In the past few weeks I have become very aware of the Fire element, particularly as here in England we hardly seem to have had a summer before late summer is in the air, and even, oh horror, so early, a hint of the autumn to come. Perhaps my own Fire element has craved more of the warmth and sunlight it needs to fill it before its season passes, but, whatever the reason, it is at Fire that I find that I am looking with somewhat new eyes.
For what I have noticed increasingly, in a way that I did not do before, is the sheer energy this element shows in all it does, like a spring within it always coiled and ready to be released at each new encounter with the world. It is even there in its smile, an outpouring of warmth towards others, very unlike the timid, passive or more withdrawn smiles of other elements. I don’t think I had realised until now quite how much yang energy is contained in this most yang of all elements, whose season, after all is high summer, the yang high-point of the year.
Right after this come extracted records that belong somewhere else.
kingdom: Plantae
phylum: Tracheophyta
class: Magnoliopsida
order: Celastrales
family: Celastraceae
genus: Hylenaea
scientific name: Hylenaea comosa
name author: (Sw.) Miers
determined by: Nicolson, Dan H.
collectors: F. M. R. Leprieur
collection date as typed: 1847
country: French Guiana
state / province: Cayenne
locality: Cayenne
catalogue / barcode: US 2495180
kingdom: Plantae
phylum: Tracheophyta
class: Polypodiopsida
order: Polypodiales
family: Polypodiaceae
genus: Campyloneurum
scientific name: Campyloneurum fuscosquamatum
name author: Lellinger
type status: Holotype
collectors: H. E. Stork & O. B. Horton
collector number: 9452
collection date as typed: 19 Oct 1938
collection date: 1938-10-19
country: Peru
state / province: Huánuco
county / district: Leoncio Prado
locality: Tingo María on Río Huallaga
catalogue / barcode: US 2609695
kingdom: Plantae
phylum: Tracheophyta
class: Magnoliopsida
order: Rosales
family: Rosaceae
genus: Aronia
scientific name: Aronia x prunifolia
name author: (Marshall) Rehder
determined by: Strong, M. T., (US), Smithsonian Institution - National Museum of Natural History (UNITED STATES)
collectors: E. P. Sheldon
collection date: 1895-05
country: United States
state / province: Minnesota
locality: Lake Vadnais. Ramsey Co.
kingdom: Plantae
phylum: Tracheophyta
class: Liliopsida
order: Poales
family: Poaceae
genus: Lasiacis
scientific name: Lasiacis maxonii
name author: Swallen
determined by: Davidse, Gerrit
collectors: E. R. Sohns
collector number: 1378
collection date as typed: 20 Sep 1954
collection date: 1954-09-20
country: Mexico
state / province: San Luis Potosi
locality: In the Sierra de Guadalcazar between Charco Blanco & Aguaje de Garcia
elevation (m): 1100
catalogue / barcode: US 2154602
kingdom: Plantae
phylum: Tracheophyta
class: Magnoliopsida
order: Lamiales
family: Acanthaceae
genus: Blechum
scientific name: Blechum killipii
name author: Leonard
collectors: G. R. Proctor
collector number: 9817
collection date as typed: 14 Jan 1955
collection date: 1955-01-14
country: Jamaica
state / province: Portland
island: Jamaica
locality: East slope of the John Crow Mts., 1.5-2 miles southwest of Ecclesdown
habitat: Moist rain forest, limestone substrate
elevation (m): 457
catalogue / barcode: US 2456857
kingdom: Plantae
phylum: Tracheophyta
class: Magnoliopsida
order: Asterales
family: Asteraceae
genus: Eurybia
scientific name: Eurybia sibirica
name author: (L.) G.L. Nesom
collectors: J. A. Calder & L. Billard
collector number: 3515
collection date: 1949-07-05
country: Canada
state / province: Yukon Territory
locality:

I think we often regard Fire as being a gentle element, perhaps because we believe that the love that it brings to bear on all things is a gentle emotion, which it so rarely is, just as Fire is far from being as gentle as the impression it likes to give of itself. I have recently been looking at videos on YouTube of famous Chinese people to take as examples close to home for when I teach in China, and this is when I was struck, so unexpectedly, by the weight of energy pouring out in all Fire’s movements. Watching yet again the Chinese pianist, Lang Lang, it is so vividly clear in the way he plays. Through his playing he reaches out forcefully to the conductor in front of him, the orchestra around him and the audience beyond him, almost as though trying to capture them with his joy. I compared this with other pianists I know, some of whom will sit quite still and withdrawn at the piano, so yin-like, as though communing silently with the music and apparently, during these moments of their playing, unaware of the world beyond them.
So if you are a five element acupuncturist and are trying to work out ways of recognising Fire, watch out for the energy you feel coming towards you. And then learn to compare this with the very different energies of those other two powerful elements, Wood and Water. Wood does not try to share anything with you in the way Fire so ardently would like to do, but wants more to force itself on to you. Water’s energetic thrust is much more elusive, being apparently so gentle at one moment, and then, like flood water, sweeping you aside in its rush to survive.
I am always delighted to discover yet again the elements’ ability to surprise me with the variety of ways in which they reveal their differences.
Nora, Balu's actions and the sheer in the face playfulness is pure fire. Also his springiness the agility. Non stop in your face…..pure fire. The most yang like you said. The shen that shines out from his eyes. He is such a handful at times we are both tired out by him yet the delight he brings in our hearts warms us all over.